She detected the irony.

“Lionel never says such things to me.” For one instant I felt the lash and smarted. I was half inclined to retort “Lionel is the prince of good manners,” but that would have given her the satisfaction she was waiting for, and most likely she would have gone to bed.

Grahame at heart was very proud of Sibella, but he, like myself, was under no delusions about her. His special fondness was also partly a result of their having been so much together as children. Mr. and Mrs. Hallward’s other children were much older, and with the exception of Miss Hallward, an unmarried spinster verging on forty, were either married or out in the world. Miss Hallward, who must have been singularly handsome in her youth, and who as a matter of fact was so still, had devoted her whole life to her brothers and sisters, and was particularly fond of Sibella, who made use of her in every possible way. Miss Hallward had always been singularly kind to me, and I liked her.

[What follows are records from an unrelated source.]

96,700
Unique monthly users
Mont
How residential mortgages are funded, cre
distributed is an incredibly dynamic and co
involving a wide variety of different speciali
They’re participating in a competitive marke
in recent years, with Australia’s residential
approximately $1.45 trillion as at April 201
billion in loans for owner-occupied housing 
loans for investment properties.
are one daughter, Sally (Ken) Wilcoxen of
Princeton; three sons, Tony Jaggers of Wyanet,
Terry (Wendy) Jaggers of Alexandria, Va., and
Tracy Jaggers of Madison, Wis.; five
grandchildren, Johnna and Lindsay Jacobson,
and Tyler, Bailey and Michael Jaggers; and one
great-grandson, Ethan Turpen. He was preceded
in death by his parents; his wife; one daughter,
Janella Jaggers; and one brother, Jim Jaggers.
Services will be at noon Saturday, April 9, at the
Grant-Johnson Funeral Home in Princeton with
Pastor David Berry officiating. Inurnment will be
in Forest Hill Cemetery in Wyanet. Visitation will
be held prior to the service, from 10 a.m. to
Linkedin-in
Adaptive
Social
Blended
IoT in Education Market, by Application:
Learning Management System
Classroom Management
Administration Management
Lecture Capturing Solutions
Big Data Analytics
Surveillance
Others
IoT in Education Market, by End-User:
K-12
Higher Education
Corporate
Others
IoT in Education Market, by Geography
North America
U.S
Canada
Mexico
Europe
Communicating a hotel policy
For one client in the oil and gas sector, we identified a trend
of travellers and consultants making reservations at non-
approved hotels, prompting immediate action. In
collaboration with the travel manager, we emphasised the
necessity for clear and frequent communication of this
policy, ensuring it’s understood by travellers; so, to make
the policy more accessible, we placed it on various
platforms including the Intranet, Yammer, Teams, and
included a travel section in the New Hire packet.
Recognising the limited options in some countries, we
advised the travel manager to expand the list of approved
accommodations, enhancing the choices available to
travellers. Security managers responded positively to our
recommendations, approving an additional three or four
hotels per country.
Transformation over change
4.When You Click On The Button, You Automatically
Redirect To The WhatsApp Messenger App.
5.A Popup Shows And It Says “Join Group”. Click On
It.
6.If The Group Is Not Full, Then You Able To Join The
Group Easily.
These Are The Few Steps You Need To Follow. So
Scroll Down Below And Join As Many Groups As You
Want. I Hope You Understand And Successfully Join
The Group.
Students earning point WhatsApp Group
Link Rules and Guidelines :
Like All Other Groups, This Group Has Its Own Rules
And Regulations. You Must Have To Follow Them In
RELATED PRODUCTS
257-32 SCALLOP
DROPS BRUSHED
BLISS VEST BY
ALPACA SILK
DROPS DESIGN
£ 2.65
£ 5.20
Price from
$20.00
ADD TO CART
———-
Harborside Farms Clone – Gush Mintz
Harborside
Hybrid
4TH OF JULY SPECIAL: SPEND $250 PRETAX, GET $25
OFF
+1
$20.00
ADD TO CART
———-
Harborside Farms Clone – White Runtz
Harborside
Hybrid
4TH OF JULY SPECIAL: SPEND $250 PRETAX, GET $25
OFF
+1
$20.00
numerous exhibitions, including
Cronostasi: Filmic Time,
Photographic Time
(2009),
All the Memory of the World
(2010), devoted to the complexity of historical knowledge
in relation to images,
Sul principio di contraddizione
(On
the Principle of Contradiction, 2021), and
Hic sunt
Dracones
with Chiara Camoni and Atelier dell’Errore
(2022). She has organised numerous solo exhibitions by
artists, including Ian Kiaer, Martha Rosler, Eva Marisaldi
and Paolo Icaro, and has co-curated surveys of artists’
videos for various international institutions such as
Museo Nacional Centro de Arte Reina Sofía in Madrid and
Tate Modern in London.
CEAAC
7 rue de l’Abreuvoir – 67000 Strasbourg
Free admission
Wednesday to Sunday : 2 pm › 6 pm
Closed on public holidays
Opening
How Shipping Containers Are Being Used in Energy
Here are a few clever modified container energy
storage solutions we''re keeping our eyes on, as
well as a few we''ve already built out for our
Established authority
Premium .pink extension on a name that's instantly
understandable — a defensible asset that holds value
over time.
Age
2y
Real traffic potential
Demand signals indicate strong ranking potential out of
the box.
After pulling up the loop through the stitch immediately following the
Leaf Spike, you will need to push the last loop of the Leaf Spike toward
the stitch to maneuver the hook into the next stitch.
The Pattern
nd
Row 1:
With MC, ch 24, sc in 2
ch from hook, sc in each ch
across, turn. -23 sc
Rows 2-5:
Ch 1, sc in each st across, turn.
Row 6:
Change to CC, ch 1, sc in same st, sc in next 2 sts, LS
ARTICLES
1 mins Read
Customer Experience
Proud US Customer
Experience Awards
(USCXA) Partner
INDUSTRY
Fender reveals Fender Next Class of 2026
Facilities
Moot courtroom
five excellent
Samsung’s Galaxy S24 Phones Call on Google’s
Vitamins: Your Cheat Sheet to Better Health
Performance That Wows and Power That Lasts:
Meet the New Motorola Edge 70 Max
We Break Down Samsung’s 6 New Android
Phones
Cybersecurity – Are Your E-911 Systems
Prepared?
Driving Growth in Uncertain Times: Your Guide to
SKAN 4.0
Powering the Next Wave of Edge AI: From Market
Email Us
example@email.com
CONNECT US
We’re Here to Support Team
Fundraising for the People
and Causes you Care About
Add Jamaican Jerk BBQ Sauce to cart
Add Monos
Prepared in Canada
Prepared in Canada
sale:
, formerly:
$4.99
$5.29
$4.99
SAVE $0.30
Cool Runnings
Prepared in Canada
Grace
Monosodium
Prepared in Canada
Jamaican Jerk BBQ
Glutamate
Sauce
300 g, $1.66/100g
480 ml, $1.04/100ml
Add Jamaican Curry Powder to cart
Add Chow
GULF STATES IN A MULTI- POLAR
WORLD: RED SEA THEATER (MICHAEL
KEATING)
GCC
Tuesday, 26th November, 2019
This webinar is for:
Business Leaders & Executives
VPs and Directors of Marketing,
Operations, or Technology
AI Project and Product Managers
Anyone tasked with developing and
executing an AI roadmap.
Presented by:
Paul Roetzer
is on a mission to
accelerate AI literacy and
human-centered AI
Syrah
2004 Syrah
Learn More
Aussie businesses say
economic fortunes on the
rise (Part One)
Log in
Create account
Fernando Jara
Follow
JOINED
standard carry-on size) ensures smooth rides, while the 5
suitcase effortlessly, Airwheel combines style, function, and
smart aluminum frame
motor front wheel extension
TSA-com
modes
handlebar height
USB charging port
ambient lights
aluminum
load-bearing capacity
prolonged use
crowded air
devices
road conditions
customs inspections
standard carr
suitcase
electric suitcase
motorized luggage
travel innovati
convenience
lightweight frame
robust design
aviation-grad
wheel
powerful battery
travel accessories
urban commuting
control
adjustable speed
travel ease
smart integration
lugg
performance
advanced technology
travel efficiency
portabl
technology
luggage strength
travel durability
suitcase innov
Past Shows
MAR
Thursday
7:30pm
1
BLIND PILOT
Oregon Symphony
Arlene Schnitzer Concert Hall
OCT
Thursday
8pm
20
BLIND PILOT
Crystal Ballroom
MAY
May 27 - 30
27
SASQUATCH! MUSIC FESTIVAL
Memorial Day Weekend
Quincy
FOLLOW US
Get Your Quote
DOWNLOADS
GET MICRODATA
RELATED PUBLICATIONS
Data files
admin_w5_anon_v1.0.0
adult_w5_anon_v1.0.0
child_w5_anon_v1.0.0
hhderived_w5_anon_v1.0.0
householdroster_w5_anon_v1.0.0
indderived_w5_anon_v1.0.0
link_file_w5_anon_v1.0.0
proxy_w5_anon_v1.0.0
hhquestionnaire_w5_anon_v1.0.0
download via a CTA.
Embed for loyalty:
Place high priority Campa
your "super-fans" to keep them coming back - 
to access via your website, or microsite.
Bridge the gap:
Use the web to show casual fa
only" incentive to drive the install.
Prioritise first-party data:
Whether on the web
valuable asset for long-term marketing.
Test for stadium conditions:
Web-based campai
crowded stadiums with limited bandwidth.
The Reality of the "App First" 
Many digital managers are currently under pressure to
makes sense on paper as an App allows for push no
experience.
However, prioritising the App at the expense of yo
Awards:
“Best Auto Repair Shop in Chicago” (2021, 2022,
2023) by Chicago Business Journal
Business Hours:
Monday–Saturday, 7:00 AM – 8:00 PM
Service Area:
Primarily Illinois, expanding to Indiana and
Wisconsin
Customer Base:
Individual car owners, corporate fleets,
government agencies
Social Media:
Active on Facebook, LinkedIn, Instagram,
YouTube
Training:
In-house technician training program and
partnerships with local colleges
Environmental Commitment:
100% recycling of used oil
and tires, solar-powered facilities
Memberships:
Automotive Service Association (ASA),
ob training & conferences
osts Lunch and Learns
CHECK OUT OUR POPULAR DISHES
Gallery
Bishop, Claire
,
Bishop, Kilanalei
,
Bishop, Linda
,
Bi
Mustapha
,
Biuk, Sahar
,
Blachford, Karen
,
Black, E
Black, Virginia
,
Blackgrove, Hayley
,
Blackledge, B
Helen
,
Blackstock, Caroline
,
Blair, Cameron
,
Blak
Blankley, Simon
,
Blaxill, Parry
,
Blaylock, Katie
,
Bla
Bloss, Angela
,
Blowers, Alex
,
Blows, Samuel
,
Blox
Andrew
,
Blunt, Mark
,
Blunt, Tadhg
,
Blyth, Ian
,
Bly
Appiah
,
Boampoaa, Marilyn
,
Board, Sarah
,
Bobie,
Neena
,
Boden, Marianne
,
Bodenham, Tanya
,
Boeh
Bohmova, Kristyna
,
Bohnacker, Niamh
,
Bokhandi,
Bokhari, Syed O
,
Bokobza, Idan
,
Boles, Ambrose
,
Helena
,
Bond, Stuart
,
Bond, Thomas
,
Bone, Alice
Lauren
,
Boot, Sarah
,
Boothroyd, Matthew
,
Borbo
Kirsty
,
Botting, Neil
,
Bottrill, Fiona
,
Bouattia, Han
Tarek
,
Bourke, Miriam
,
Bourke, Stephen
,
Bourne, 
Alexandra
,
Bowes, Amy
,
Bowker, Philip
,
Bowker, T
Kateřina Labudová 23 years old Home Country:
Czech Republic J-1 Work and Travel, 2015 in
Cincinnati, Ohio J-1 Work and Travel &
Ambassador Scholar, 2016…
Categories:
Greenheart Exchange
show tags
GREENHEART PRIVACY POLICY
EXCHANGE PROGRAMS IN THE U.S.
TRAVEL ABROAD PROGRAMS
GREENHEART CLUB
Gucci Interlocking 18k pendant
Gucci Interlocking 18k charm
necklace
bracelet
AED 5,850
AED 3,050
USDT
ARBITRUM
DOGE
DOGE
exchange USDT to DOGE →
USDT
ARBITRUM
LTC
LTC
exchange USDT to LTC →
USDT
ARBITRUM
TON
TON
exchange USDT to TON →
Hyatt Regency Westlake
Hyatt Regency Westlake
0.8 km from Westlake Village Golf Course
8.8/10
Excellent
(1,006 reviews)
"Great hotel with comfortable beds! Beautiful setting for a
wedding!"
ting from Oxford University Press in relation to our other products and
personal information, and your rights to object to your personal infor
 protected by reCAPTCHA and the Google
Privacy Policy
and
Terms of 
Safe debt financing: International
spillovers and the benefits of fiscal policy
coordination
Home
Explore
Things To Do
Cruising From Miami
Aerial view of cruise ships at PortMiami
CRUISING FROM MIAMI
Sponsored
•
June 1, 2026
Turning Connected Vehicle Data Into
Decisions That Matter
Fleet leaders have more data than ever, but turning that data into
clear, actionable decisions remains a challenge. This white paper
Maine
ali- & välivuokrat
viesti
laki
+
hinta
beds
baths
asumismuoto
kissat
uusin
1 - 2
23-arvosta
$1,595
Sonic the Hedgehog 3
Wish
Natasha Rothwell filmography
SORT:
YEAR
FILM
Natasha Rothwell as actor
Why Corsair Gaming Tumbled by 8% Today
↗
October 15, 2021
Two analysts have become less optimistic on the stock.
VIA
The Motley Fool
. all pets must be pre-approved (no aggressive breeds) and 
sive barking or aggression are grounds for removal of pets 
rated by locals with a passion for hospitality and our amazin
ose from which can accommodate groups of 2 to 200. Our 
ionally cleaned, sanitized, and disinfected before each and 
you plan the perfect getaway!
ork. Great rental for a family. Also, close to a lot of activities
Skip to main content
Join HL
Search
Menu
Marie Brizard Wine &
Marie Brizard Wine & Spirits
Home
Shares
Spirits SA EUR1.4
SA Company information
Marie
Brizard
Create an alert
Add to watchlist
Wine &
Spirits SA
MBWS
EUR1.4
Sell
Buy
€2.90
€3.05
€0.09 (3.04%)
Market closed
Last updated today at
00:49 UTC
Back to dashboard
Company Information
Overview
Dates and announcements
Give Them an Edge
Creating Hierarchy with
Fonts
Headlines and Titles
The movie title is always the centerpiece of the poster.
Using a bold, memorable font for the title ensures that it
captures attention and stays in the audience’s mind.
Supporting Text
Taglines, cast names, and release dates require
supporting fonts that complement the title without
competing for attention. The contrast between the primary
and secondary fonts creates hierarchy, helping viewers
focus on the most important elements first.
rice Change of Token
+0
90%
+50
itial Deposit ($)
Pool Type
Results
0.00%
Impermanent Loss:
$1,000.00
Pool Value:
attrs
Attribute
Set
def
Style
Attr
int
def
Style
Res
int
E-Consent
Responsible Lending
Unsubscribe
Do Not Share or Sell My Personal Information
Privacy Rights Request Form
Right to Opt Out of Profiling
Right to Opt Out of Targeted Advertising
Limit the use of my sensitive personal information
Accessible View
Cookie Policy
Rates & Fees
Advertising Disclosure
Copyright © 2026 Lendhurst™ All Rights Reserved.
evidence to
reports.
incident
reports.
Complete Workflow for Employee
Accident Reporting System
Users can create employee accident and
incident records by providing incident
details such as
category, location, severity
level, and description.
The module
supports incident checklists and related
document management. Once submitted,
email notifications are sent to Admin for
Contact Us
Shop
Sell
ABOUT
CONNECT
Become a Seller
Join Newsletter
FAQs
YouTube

I could well remember an incident which occurred on the occasion of one of my first visits to the house. Sibella had been asked to do something by Miss Hallward and had refused, and, working herself into a rage, had told her sister, who at that time could not have been more than thirty, that she was a disappointed old maid and that nobody had wanted to marry her because she was so unattractive. Miss Hallward had grown very white, and had turned on Sibella with a fierceness I never saw her display before or after. The occurrence was unimportant, except that it served to frame her, as it were, in the past of an unhappy love story, and she was always the more interesting to me because of it.

When I said good-bye to Sibella I felt sure that she was more interested in me than she had been since as a boy of sixteen I had declared my passion and had been granted the privilege of kissing her when opportunity offered, little love passages of which Grahame had remained in entire ignorance. I also saw that I had succeeded in giving her the impression I was aiming at—that I was wholly freed from her spell. To a girl of Sibella’s temperament this is at all times amazing, and so far from being glad at her rejected lover being in spirits she was at pains to detect the unhealed wound. Still, she was in her way really in love with Lionel Holland, and was not prepared to invest more than the smallest superfluity of coquetry and fascination in bringing me again into her net. I verily believe it would have given her some pleasure to see Holland and myself at each other’s throats. Then she would probably have been content to leave me to some other woman. Had she known how near I was at times to seizing her in my arms and kissing her, with or without her will, she would have been satisfied—more, I think she would have been frightened.

She had a peculiar and unexpected effect on me. I found myself wavering in my purpose, and returning once more to the question which I had thought decided as to whether the risk I ran was worth the prize. I even found myself troubled with scruples as to the taking of life, and for some weeks was in serious danger of abandoning my undertaking.

And yet I cannot say that Sibella had any direct influence for good upon me, and it would have been hard to define why she should have exercised a restraining influence upon me at all.

I continued my visits to the Hallwards and saw that her pique at my apparent indifference to her engagement grew.

She might have been content with the number of admirers to whom it had obviously been a matter of some moment, but Sibella wanted the one admirer to care who was apparently indifferent.

I evidently pleased Mr. Gascoyne at the office, for his cordiality towards me increased daily. I threw into my manner towards him just as much of the filial attitude as I could without suggesting the least desire to usurp the place of his dead son.